CoinShares projects that 70% of listed miner revenues will come from AI by end-2026, up from about 30% in Q4 2025. That's not a side hustle — it's a business model pivot.

The trend is creating a strange dynamic. Mining stocks have outperformed BTC itself in 2026 — up 85% on average while bitcoin sits roughly 10% below its all-time high. Investors are rewarding the pivot. The network is absorbing the cost.

What It Means for Bitcoin Security

Bitcoin's security model depends on hashrate. More compute power means more energy required to attack the network, making 51% attacks economically prohibitive. A sustained hashrate decline doesn't make Bitcoin vulnerable overnight, but it does narrow the margin of safety.

The difficulty adjustment mechanism — Bitcoin's elegant self-correcting feature — ensures blocks keep coming roughly every 10 minutes regardless of hashrate. When miners leave, difficulty drops, remaining miners become more profitable, and equilibrium is restored. The system works.

But the equilibrium point matters. If hashrate stabilizes well below 1 ZH/s while bitcoin trades sideways, the network is objectively less secure than it was six months ago. That's a fact, not a crisis — but it's worth watching.

The Road Back

CoinShares still forecasts hashrate growth to around 1.8 ZH/s by year-end 2026, but that projection is conditional on bitcoin recovering toward $100,000. At current prices, the incentive structure doesn't support it.

Hashprice has recovered somewhat — climbing to $37.52 per PH/s per day as of early May, up about 13.7% from late April. If bitcoin continues its grind higher from the $60K April lows, more marginal miners will come back online.

The wildcard is the AI infrastructure buildout itself. If miners successfully diversify their revenue streams, they could subsidize Bitcoin mining with AI profits — running both workloads from the same facilities. Some companies are already experimenting with this hybrid model.

Bitcoin Gate Take

The hashrate decline is a correction, not a capitulation.
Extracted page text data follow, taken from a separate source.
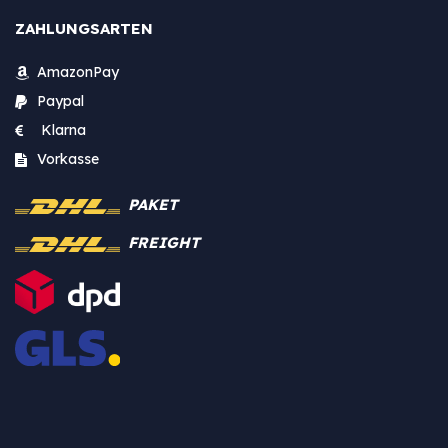
ZAHLUNGSARTEN
AmazonPay
Paypal
Klarna
Vorkasse
PAKET
FREIGHT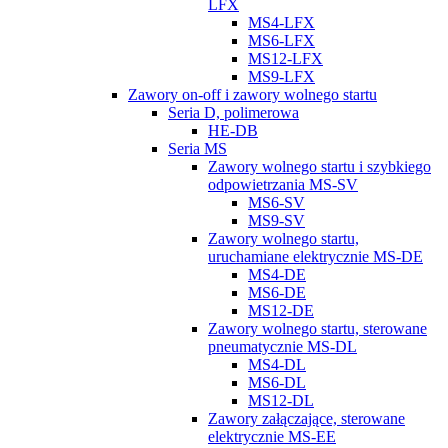
LFX
MS4-LFX
MS6-LFX
MS12-LFX
MS9-LFX
Zawory on-off i zawory wolnego startu
Seria D, polimerowa
HE-DB
Seria MS
Zawory wolnego startu i szybkiego
odpowietrzania MS-SV
MS6-SV
MS9-SV
Zawory wolnego startu,
uruchamiane elektrycznie MS-DE
MS4-DE
MS6-DE
MS12-DE
Zawory wolnego startu, sterowane
pneumatycznie MS-DL
MS4-DL
MS6-DL
MS12-DL
Zawory załączające, sterowane
elektrycznie MS-EE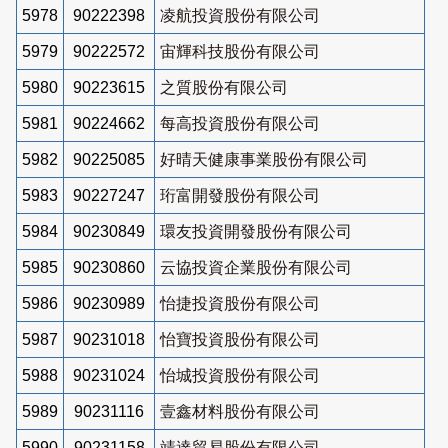
5978
90222398
凌航投資股份有限公司
5979
90222572
宙輝科技股份有限公司
5980
90223615
之質股份有限公司
5981
90224662
每高投資股份有限公司
5982
90225085
好晴天健康事業股份有限公司
5983
90227247
珩富開發股份有限公司
5984
90230849
環友投資開發股份有限公司
5985
90230860
云協投資企業股份有限公司
5986
90230989
怡捷投資股份有限公司
5987
90231018
怡寶投資股份有限公司
5988
90231024
怡城投資股份有限公司
5989
90231116
壹鑫材料股份有限公司
5990
90231158
靖達貿易股份有限公司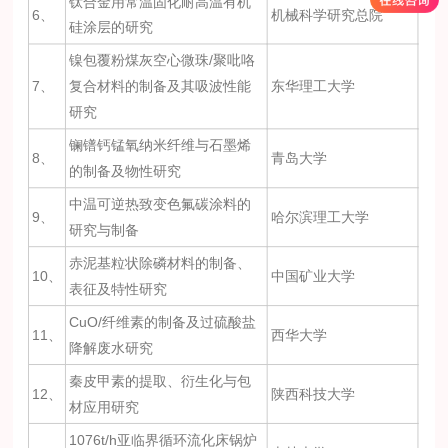
钛合金用常温固化耐高温有机
6、
机械科学研究总院
硅涂层的研究
镍包覆粉煤灰空心微珠/聚吡咯
7、
复合材料的制备及其吸波性能
东华理工大学
研究
镧镨钙锰氧纳米纤维与石墨烯
8、
青岛大学
的制备及物性研究
中温可逆热致变色氟碳涂料的
9、
哈尔滨理工大学
研究与制备
赤泥基粒状除磷材料的制备、
10、
中国矿业大学
表征及特性研究
CuO/纤维素的制备及过硫酸盐
11、
西华大学
降解废水研究
秦皮甲素的提取、衍生化与包
12、
陕西科技大学
材应用研究
1076t/h亚临界循环流化床锅炉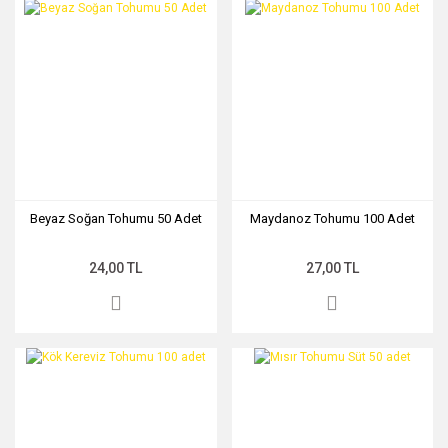
Beyaz Soğan Tohumu 50 Adet
Maydanoz Tohumu 100 Adet
24,00 TL
27,00 TL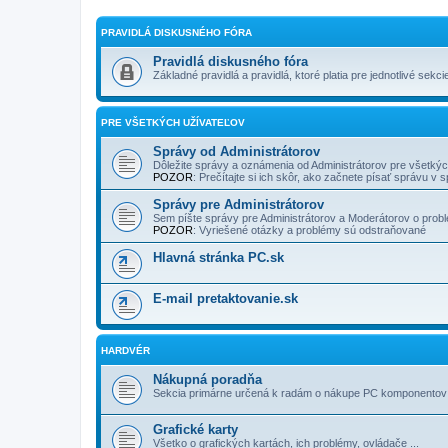
PRAVIDLÁ DISKUSNÉHO FÓRA
Pravidlá diskusného fóra
Základné pravidlá a pravidlá, ktoré platia pre jednotlivé sekcie
PRE VŠETKÝCH UŽÍVATEĽOV
Správy od Administrátorov
Dôležite správy a oznámenia od Administrátorov pre všetkých
POZOR
: Prečí­tajte si ich skôr, ako začnete písať správu v
Správy pre Administrátorov
Sem píšte správy pre Administrátorov a Moderátorov o problé
POZOR
: Vyriešené otázky a problémy sú odstraňované
Hlavná stránka PC.sk
E-mail pretaktovanie.sk
HARDVÉR
Nákupná poradňa
Sekcia primárne určená k radám o nákupe PC komponentov a
Grafické karty
Všetko o grafických kartách, ich problémy, ovládače ...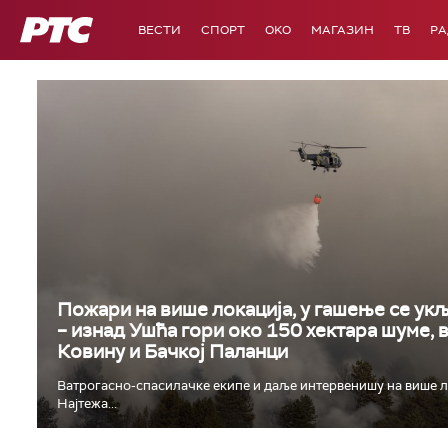
РТС
ВЕСТИ
СПОРТ
OKO
МАГАЗИН
ТВ
Р
Пожари на више локација, у гашење се укљ
– изнад Ушћа гори око 150 хектара шуме, 
Ковину и Бачкој Паланци
Ватрогасно-спасилачке екипе и даље интервенишу на више л
Најтежа...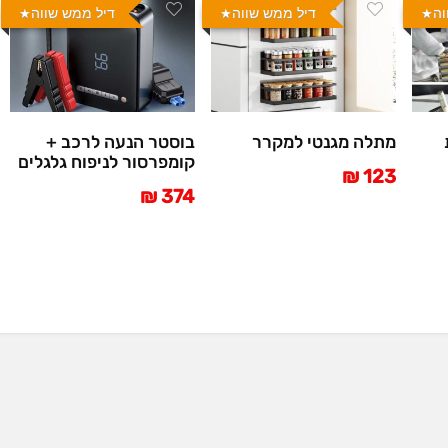
וה
דיל ממש שווה
דיל ממש שווה
מתלה מגנטי למקרר
בוסטר הנעה לרכב +
קומפרסור לניפוח גלגלים
123 ₪
374 ₪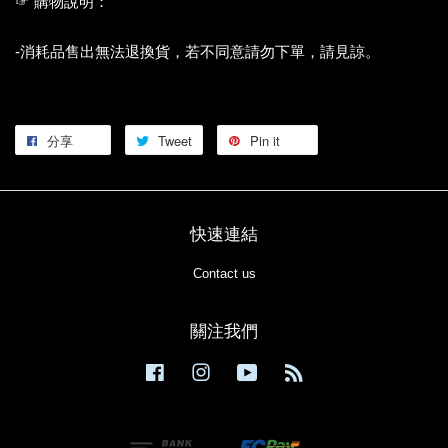
☞ 購物說明：
-消耗品售出無法退換貨，若不同意請勿下單，請見諒。
分享
Tweet
Pin it
快速連結
Contact us
關注我們
Facebook
Instagram
YouTube
RSS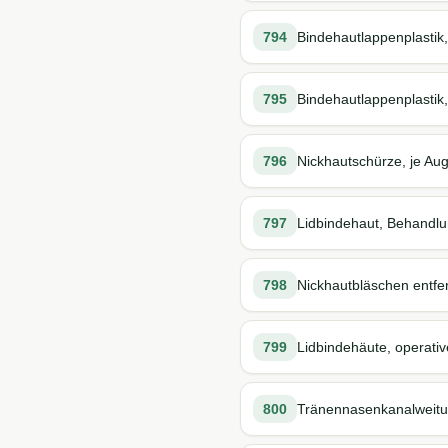
794
Bindehautlappenplastik,
795
Bindehautlappenplastik,
796
Nickhautschürze, je Au
797
Lidbindehaut, Behandlu
798
Nickhautbläschen entfe
799
Lidbindehäute, operati
800
Tränennasenkanalweitun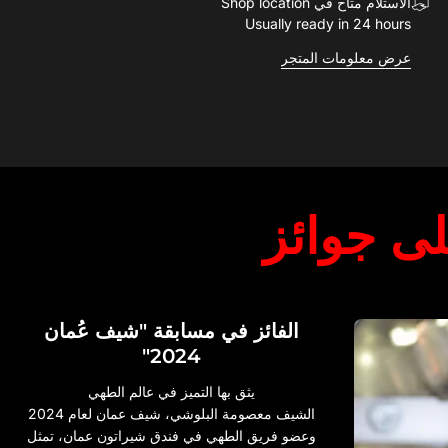
الاستلام متاح في Shop location
Usually ready in 24 hours
عرض معلومات المتجر
ى جوائز
الفائز في مسابقة "شيف عُمان
2024"
يثق بها التميز في عالم الطهي
الشيف معصومة البلوشي، شيف عمان لعام 2024
وعضو فريق الطهي في فندق شيراتون عمان، تمثل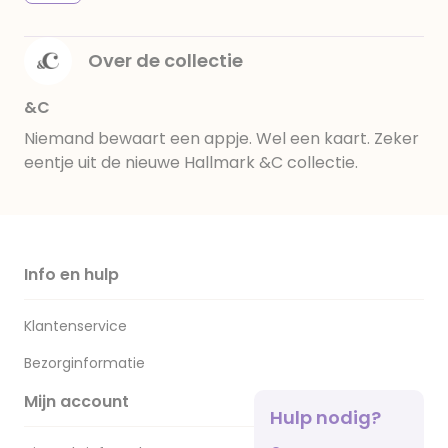
Over de collectie
&C
Niemand bewaart een appje. Wel een kaart. Zeker
eentje uit de nieuwe Hallmark &C collectie.
Info en hulp
Klantenservice
Bezorginformatie
Mijn account
Hulp nodig?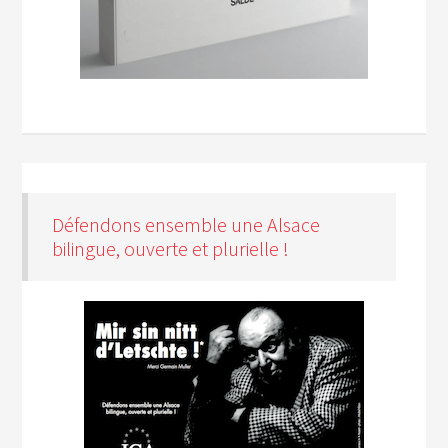
Défendons ensemble une Alsace
bilingue, ouverte et plurielle !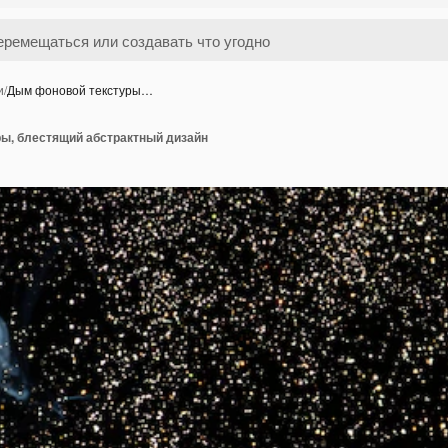
и
/
Дым фоновой текстуры…
ы, блестящий абстрактный дизайн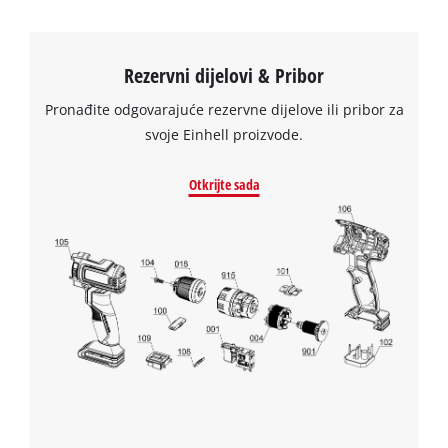
Rezervni dijelovi & Pribor
Pronađite odgovarajuće rezervne dijelove ili pribor za
svoje Einhell proizvode.
Otkrijte sada
We need your consent to load the
Google Maps service!
This content is not permitted to load due
to trackers that are not disclosed to the
visitor. The website owner needs to setup
the site with their CMP to add this content
to the list of technologies used.
Powered by
Usercentrics Consent
Management Platform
Bitcoin's difficulty adjustment is doing exactly what Satoshi designed it to do — recalibrating to maintain network function regardless of miner participation. The AI pivot is rational: miners are following margins, not abandoning Bitcoin. What matters for long-term holders is whether hashrate finds a floor and rebuilds. At $80K, the economics are tight. At $100K, the floodgates reopen. The network has survived worse — but anyone who tells you the miner exodus doesn't matter at all isn't paying attention.